ZU BEARBEITENDE AUFGABEN
(A) Nennen Sie alle Personen, die im Lesetext mit Vor- und Nachnamen erwähnt werden.
(B) Geben Sie aus den Datensätzen den Abschnitt wortgetreu wieder, der mit der Zeile beginnt, die „scientific name: Siona lineata“ enthält, und mit der Zeile schließt, die „scientific name: Polypogon viridis“ enthält.

Keine Grenzenlosigkeit über den Wolken: Dummy-Ticket aus »Terminal, Terminal«; Foto: Selma Gültoprak

Batman fliegt nicht, er segelt

Selma Gültoprak widmet sich in der Kunst­station St. Peter dem ­inter­natio­nalen Flug­verkehr

Zum Thema »Terminal« sagt der Duden: Halle auf einem Flughafen, in der die Fluggäste abgefertigt werden. Abgefertigt passt natürlich sehr gut — ist der internationale Flugverkehr heute vor allen Dingen eine Milliarden-Euro-Industrie. Dennoch: Eine Ausstellung rund um das Fliegen — welch’ ein Randthema, mag man denken; neben den Fotos von Wolfgang Tillmans zur Concord und den »800 Views of Airports« von Peter Fischli und David Weiss, gibt es erstaun­licherweise gar nicht so viele berühmte Werke zum Flugverkehr.

In Zeiten von Flugscham (ein Neologismus aus dem Jahr 2017) gilt die Flug­reise immer als verdächtig, als Luxus und Prasserei, als vermeidbar oder Umweltsünde. Die noch bis zum 12.2. laufende Ausstellung »Terminal, Terminal« in der Kunststation St. Peter nimmt sich des Themas mit viel Ironie, Witz und Lakonie an.

Dateneinträge:
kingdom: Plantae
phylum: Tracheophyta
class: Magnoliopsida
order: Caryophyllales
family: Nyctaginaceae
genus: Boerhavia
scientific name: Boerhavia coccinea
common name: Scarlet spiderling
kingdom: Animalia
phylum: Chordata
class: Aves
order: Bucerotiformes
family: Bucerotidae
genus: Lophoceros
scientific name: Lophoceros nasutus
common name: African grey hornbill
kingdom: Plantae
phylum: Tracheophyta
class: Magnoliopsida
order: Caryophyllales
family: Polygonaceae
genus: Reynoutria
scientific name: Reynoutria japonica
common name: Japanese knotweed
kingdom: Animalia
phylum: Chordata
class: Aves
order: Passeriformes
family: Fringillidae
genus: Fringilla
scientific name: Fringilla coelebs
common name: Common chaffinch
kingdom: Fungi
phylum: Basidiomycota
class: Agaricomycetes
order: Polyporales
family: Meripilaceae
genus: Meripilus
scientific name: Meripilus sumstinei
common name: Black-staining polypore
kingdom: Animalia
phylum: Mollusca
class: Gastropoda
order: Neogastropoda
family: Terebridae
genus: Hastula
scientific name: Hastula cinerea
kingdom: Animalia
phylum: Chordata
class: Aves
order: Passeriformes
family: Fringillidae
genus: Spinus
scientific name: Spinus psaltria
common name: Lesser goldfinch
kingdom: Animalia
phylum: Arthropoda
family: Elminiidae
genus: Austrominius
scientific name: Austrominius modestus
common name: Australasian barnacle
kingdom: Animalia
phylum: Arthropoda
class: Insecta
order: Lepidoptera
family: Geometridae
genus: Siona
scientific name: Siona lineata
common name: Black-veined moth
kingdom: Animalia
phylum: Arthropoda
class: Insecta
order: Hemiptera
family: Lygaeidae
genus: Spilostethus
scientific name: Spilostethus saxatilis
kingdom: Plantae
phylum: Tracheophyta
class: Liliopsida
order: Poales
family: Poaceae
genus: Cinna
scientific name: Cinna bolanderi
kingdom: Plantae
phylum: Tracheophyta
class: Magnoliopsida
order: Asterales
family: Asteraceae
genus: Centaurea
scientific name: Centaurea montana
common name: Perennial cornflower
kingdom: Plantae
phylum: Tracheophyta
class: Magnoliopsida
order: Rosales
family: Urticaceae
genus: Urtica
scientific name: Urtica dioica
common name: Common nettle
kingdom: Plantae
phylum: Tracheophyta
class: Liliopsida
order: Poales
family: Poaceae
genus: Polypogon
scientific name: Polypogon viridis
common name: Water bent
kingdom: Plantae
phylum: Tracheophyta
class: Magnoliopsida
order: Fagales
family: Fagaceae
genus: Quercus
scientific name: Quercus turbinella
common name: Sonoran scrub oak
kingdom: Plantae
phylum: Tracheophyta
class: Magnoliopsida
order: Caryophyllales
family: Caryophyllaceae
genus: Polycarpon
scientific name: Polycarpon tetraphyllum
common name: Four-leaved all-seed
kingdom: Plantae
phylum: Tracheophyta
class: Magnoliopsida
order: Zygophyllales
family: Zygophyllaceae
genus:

LÖSUNGEN
(A) Selma Gültoprak, Wolfgang Tillmans, Peter Fischli, David Weiss

(B)
scientific name: Siona lineata
common name: Black-veined moth
kingdom: Animalia
phylum: Arthropoda
class: Insecta
order: Hemiptera
family: Lygaeidae
genus: Spilostethus
scientific name: Spilostethus saxatilis
kingdom: Plantae
phylum: Tracheophyta
class: Liliopsida
order: Poales
family: Poaceae
genus: Cinna
scientific name: Cinna bolanderi
kingdom: Plantae
phylum: Tracheophyta
class: Magnoliopsida
order: Asterales
family: Asteraceae
genus: Centaurea
scientific name: Centaurea montana
common name: Perennial cornflower
kingdom: Plantae
phylum: Tracheophyta
class: Magnoliopsida
order: Rosales
family: Urticaceae
genus: Urtica
scientific name: Urtica dioica
common name: Common nettle
kingdom: Plantae
phylum: Tracheophyta
class: Liliopsida
order: Poales
family: Poaceae
genus: Polypogon
scientific name: Polypogon viridis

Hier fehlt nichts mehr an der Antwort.